Confessions of a Rogue Nuclear Regulator is not without its flaws, or perhaps the flaws are in the thinking of its author.  Jaczko tends to minimize or skip over the impact of low level radiation on human health.  He evaluates the so-called “positives” of nuclear energy with typical industry short-sightedness, looking at it solely in the split-instant of energy generation. He reveals a bit of smugness when he notes, “nuclear power does, after all, create little to no air pollutants,” and nuclear plants “emit no carbon dioxide or other greenhouse gases into the atmosphere.”  This willfully ignores the radioactive waste and pollution created by the entire nuclear fuel chain, which uses fossil fuels intensely for mining, transport, manufacture, the building of reactors, and the eventual decommissioning process.

Most disturbing, Jaczko does not address the elephant in the livingroom – the highly radioactive plutonium-containing waste that is the byproduct of every nuclear reactor.  With a half-life of 24,000 years, the so-called “spent” fuel rods still have plenty of dangerous plutonium to “spend,” and must be managed for thousands of years — undoubtedly requiring the use of vast quantities of carbon dioxide-spewing fossil fuels in the process.

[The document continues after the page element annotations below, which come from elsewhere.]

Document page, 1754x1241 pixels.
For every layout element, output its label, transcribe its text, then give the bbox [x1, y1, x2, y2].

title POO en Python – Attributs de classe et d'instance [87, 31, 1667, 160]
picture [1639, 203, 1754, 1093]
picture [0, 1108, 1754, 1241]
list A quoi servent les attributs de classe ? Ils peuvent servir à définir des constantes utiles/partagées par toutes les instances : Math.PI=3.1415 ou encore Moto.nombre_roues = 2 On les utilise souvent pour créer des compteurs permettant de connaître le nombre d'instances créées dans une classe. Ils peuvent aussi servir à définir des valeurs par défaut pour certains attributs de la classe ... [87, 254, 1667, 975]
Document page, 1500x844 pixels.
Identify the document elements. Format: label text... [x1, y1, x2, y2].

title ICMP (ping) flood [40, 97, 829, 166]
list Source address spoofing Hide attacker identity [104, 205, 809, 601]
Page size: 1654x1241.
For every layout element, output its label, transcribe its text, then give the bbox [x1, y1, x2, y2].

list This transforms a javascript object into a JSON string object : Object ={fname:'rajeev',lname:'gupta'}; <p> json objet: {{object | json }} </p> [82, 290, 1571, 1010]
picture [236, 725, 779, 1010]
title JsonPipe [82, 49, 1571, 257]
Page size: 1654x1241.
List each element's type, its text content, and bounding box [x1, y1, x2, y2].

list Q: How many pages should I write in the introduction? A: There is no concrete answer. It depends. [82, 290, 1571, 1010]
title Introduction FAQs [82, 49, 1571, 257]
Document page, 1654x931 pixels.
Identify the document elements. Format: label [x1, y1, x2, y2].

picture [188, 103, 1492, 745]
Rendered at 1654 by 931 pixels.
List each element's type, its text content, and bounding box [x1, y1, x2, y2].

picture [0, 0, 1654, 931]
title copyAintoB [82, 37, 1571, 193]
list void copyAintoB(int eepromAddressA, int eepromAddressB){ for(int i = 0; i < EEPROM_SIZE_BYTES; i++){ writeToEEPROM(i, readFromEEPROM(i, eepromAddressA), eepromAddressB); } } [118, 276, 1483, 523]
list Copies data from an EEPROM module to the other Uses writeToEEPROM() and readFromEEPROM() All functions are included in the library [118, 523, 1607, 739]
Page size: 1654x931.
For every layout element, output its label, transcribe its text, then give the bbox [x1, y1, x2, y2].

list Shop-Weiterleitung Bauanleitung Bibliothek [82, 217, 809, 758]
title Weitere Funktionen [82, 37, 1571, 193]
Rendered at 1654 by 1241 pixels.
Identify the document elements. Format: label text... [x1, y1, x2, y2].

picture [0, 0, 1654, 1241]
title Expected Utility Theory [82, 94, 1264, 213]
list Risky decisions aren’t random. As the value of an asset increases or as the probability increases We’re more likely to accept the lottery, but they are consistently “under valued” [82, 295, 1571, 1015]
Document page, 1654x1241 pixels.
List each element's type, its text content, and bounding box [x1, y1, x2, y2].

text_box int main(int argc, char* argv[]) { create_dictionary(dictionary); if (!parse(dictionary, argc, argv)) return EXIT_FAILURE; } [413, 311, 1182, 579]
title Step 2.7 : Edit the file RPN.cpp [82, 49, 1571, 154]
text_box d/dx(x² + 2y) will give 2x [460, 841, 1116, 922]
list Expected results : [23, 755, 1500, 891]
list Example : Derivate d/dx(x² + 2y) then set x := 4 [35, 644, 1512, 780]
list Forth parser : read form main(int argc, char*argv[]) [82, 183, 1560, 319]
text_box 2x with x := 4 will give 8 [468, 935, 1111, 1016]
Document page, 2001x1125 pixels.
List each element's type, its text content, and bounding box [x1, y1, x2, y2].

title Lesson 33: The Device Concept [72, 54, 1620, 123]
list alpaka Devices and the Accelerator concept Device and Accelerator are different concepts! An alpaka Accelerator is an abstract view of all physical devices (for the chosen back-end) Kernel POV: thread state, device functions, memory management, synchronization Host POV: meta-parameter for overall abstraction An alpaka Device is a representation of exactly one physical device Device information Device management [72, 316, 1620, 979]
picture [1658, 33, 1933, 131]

Disappointingly, Jaczko’s final chapter seems to hold out hope for some future nuclear fusion technology that will be perfectly acceptable, saying that “in forty years, when (emphasis added) a new generation of non-water-based nuclear reactors may become viable,” even as he adds that by then, we may have “harnessed our thirst for electricity in a far more efficient manner.”  Thus he leaves the door open for there to be a future for nuclear technology.  I found his implied “except for…” and “maybe…” disturbing, especially after he had written so candidly about nuclear dangers and safety shortsightedness.

Gregory Jaczko will likely remain a controversial figure no matter where one stands on nuclear technology. Whether you revile the man for his past or have hopes for his continuing redemption in the future, one thing is clear: Confessions of a Rogue Nuclear Regulator is a book worth reading.